Początek tygodnia dla EUR/USD okazał się bardzo spokojny. Kurs wahał się pomiędzy 1,32 – 1,33 i obecnie wynosi 1,3280. Powodem takiego zachowania był brak istotnych danych makroekonomicznych oraz wyłączenie, z powodu święta, aktywności amerykańskich banków.

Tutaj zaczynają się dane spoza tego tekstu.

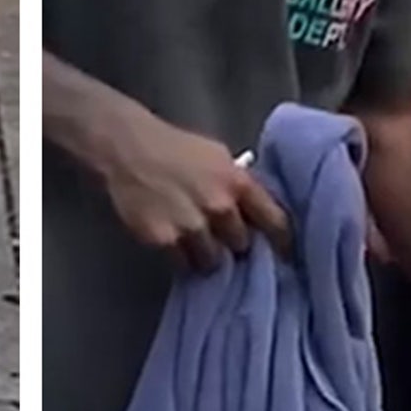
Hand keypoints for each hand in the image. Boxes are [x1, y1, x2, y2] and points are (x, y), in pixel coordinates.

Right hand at [97, 110, 291, 273]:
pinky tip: (174, 241)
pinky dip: (181, 258)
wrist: (126, 148)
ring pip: (213, 260)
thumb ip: (238, 183)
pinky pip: (183, 264)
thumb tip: (256, 208)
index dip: (282, 242)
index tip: (284, 254)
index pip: (275, 222)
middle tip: (222, 237)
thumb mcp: (217, 156)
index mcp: (238, 182)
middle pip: (242, 245)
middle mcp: (220, 207)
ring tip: (195, 241)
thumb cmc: (174, 146)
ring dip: (207, 255)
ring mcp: (192, 226)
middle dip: (234, 244)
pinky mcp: (165, 240)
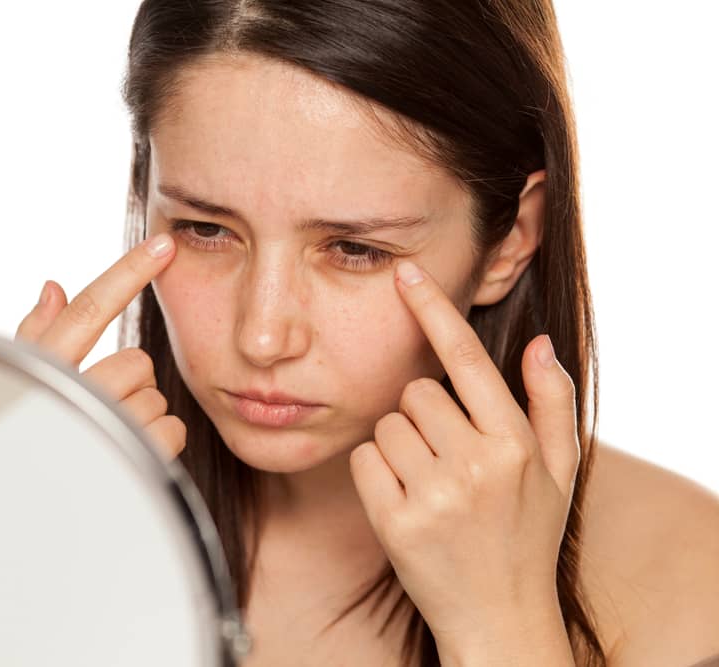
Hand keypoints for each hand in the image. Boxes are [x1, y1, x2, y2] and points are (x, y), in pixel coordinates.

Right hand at [14, 233, 186, 460]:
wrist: (16, 528)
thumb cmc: (20, 448)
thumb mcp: (18, 387)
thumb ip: (38, 336)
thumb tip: (55, 285)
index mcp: (42, 372)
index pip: (88, 311)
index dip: (127, 272)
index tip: (163, 244)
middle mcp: (68, 399)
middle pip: (136, 361)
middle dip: (129, 383)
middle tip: (106, 409)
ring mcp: (100, 433)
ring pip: (157, 396)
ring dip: (144, 415)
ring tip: (113, 439)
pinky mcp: (130, 462)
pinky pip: (173, 430)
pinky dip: (162, 443)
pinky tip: (133, 458)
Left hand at [349, 259, 579, 653]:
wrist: (499, 616)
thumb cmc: (526, 535)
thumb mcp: (559, 470)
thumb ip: (551, 402)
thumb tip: (538, 342)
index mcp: (515, 443)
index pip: (466, 359)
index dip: (433, 311)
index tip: (406, 274)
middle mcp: (476, 464)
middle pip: (415, 392)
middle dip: (424, 415)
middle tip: (446, 458)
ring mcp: (434, 495)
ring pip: (387, 423)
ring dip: (400, 445)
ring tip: (430, 484)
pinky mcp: (395, 522)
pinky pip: (364, 459)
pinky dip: (377, 473)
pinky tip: (405, 501)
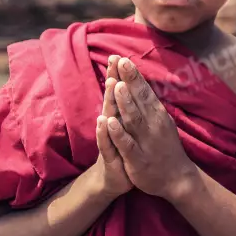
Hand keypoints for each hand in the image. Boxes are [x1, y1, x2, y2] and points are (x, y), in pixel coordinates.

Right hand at [92, 55, 132, 197]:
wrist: (116, 179)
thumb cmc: (125, 150)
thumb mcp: (129, 128)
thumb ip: (129, 108)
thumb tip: (132, 89)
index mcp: (121, 117)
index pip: (121, 93)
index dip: (120, 75)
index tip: (121, 55)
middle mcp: (113, 124)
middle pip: (113, 99)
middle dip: (114, 79)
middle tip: (114, 60)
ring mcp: (109, 139)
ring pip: (109, 117)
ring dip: (110, 100)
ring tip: (112, 83)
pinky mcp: (109, 156)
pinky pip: (106, 143)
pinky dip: (105, 132)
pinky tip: (103, 121)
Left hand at [107, 57, 196, 201]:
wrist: (177, 178)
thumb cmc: (166, 147)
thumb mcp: (162, 122)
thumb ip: (150, 105)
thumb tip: (141, 85)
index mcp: (157, 114)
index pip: (144, 91)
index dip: (134, 75)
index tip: (124, 58)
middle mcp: (153, 124)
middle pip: (139, 99)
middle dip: (130, 80)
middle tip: (121, 61)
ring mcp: (146, 141)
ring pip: (133, 118)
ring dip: (125, 101)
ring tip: (117, 85)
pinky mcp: (138, 159)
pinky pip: (127, 144)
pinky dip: (118, 132)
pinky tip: (110, 121)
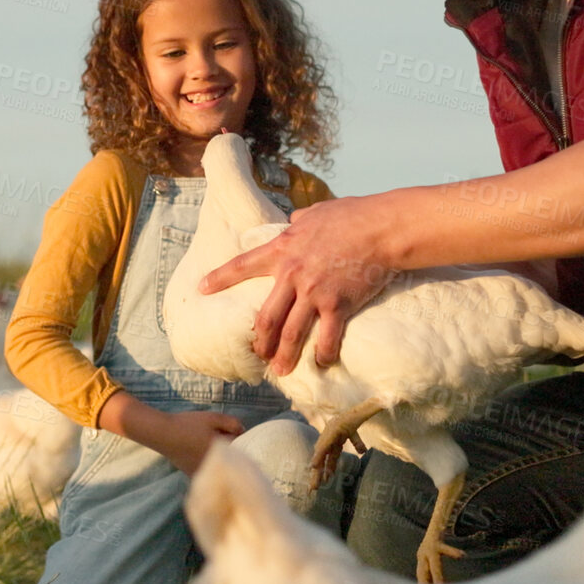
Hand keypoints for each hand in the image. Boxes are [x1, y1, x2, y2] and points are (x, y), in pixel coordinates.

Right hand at [148, 410, 243, 475]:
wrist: (163, 434)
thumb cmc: (188, 425)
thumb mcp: (213, 418)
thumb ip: (233, 423)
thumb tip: (242, 431)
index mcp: (223, 453)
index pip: (240, 447)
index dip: (234, 436)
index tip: (227, 430)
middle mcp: (215, 467)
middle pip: (230, 457)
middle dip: (227, 446)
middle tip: (214, 434)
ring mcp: (203, 472)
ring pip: (218, 464)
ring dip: (216, 454)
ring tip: (202, 441)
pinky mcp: (192, 474)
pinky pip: (206, 468)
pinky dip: (205, 461)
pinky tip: (195, 450)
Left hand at [198, 194, 398, 376]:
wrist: (381, 228)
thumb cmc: (352, 215)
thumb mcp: (316, 212)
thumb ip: (299, 221)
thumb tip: (292, 221)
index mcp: (283, 249)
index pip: (242, 266)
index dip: (220, 279)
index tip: (202, 289)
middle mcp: (292, 274)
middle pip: (265, 317)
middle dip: (259, 340)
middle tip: (257, 355)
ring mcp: (314, 292)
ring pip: (290, 333)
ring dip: (284, 356)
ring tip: (281, 370)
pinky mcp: (338, 305)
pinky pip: (327, 337)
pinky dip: (323, 353)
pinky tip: (321, 362)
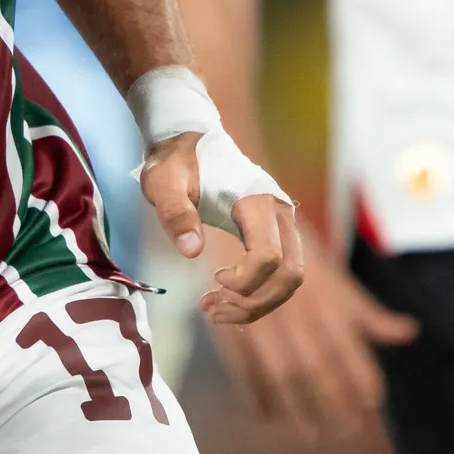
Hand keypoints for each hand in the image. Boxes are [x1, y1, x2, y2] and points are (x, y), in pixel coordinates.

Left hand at [140, 130, 305, 325]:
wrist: (190, 142)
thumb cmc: (176, 162)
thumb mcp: (164, 182)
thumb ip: (175, 212)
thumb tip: (192, 251)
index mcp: (256, 200)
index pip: (268, 256)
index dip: (244, 280)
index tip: (213, 278)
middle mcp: (279, 213)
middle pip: (289, 274)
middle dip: (254, 302)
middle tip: (212, 310)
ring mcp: (281, 224)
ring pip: (289, 278)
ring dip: (258, 304)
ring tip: (215, 311)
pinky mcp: (275, 232)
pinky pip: (280, 273)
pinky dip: (259, 294)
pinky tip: (227, 301)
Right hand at [210, 250, 418, 441]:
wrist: (241, 219)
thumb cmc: (295, 249)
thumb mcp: (336, 276)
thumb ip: (367, 312)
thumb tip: (409, 333)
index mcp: (324, 298)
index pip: (349, 347)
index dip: (362, 377)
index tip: (373, 402)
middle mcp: (296, 312)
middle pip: (317, 369)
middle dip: (334, 403)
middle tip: (346, 430)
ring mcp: (262, 320)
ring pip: (283, 375)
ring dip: (298, 408)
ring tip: (312, 434)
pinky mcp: (232, 325)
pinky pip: (246, 368)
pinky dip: (257, 396)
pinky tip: (270, 416)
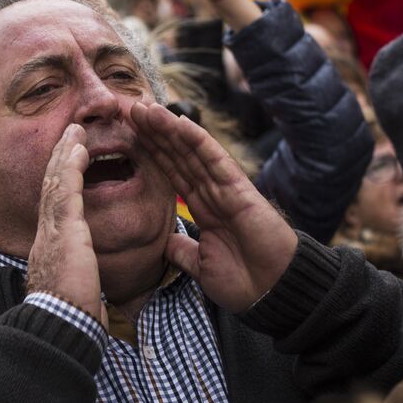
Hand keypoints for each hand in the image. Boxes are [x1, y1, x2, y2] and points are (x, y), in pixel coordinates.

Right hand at [26, 124, 107, 329]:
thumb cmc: (71, 320)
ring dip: (65, 153)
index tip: (70, 166)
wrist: (59, 327)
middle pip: (51, 188)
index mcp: (51, 250)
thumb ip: (82, 285)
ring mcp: (52, 230)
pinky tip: (78, 145)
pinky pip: (65, 187)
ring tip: (75, 131)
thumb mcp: (78, 296)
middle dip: (60, 160)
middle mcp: (46, 235)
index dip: (63, 184)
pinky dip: (70, 164)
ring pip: (56, 182)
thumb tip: (90, 296)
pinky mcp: (64, 228)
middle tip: (70, 136)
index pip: (56, 209)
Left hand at [130, 101, 296, 311]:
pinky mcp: (239, 190)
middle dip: (155, 133)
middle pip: (179, 156)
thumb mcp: (201, 266)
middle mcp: (213, 193)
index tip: (131, 134)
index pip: (173, 173)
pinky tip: (178, 121)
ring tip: (144, 108)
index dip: (153, 153)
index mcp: (204, 209)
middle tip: (130, 108)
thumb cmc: (244, 283)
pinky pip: (215, 159)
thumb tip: (165, 242)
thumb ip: (183, 251)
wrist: (272, 294)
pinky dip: (197, 139)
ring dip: (168, 129)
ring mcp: (226, 189)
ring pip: (192, 152)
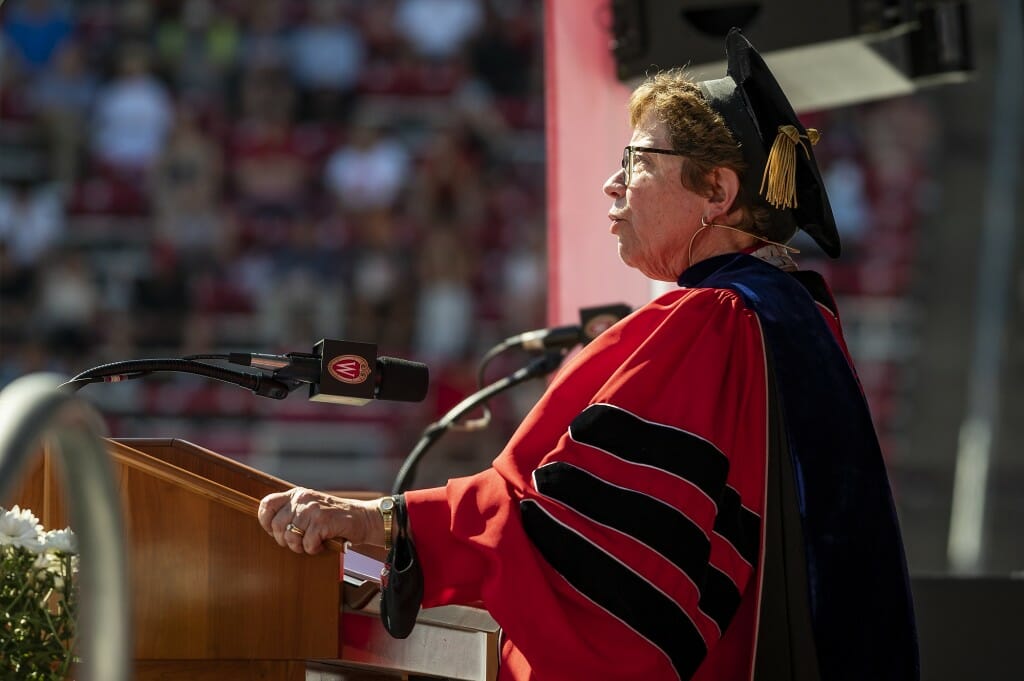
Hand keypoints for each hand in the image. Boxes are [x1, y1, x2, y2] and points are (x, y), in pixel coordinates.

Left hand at [257, 487, 378, 554]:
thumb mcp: (310, 508)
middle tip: (300, 542)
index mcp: (297, 494)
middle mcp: (302, 499)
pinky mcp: (323, 521)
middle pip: (277, 526)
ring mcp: (312, 509)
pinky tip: (323, 543)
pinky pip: (308, 544)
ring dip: (301, 547)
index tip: (277, 532)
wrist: (362, 518)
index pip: (267, 504)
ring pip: (291, 537)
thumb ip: (292, 512)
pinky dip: (315, 549)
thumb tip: (270, 528)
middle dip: (286, 541)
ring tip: (313, 543)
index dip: (266, 522)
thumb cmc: (334, 518)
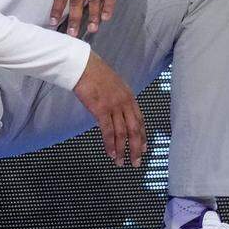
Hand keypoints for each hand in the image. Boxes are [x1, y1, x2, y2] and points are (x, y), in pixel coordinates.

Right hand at [73, 51, 146, 166]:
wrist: (83, 66)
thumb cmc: (95, 73)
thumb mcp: (113, 85)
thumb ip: (118, 99)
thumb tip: (117, 111)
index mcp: (129, 96)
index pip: (140, 120)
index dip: (143, 136)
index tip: (145, 148)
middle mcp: (125, 102)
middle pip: (135, 129)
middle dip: (137, 148)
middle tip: (136, 162)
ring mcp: (114, 106)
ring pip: (122, 133)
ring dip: (122, 150)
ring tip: (121, 162)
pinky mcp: (101, 109)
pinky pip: (108, 131)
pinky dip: (110, 144)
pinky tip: (110, 153)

Płynność oraz wahania kursów mogą ulec dalszemu ograniczeniu po zakończeniu dnia przez inwestorów z Londynu, co z kolei może spowodować, że spotkanie ministrów finansów Strefy Euro zaplanowane na godzinę 17 nie będzie miało wpływu na dzisiejszy kurs wspólnej waluty. Tematem posiedzenia będzie propozycja utworzenia specjalnego funduszu pomocowego dla bankrutujących członków Eurolandu. Ma on zastąpić dotychczasowy mechanizm, który dysponuje budżetem 750 mld euro, lecz na gwarancje dwustronne przypada tylko 440 mld euro. Idei takiego rozwiązania sprzeciwiają się Niemcy, którzy publicznej dyskusji na ten temat zarzucają niepokojenie rynków.
Złoty czeka na Radę
Poniedziałek dla par złotowych również upłynął pod znakiem niewielkich zmian. Kurs USD/PLN po przedpołudniowych wzrostach powrócił do odrabiania strat i obecnie wynosi 2,9110. Również euro w stosunku do złotego zachowywało się zmiennie, jednak pod koniec dnia kurs prawie dorównał do porannych poziomów, czyli 3,8690. Brak zdecydowanych reakcji kursów wynika przede wszystkim z oczekiwania rynku na środową decyzję RPP w sprawie podwyżki stóp. Większość ekspertów uważa podwyżkę za bardzo możliwą ze względu na to, że następne posiedzenie organu NBP jest dopiero w marcu, a do tego czasu inflacja może znacząco wzrosnąć. Z drugiej jednak strony pojawiają się głosy o tym, że Rada Polityki Pieniężnej wstrzyma się z decyzją do marca, by poznać lutowe dane o inflacji i rozpocząć działania. Dodatkowo na dzisiejszy marazm rynków wpływa brak danych makro i aktywności amerykańskich banków.